(Camera geometry data)
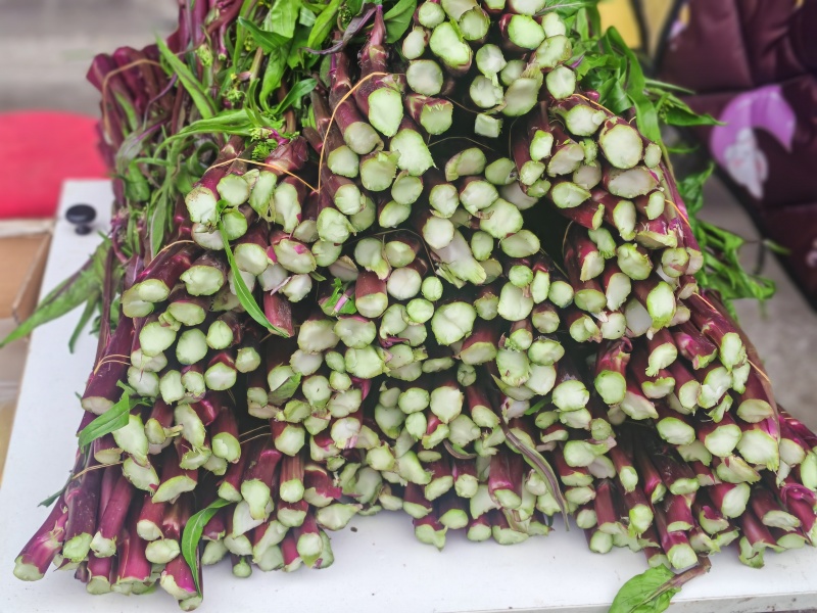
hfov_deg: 35.5
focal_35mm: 54
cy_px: 306
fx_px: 1274
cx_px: 408
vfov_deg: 27.0
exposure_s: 1/110
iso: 50
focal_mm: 5.52
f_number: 4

Work to be completed
Begin at the line containing "fx_px: 1274" and reproduce each line through the end of the records above.

Your solution
fx_px: 1274
cx_px: 408
vfov_deg: 27.0
exposure_s: 1/110
iso: 50
focal_mm: 5.52
f_number: 4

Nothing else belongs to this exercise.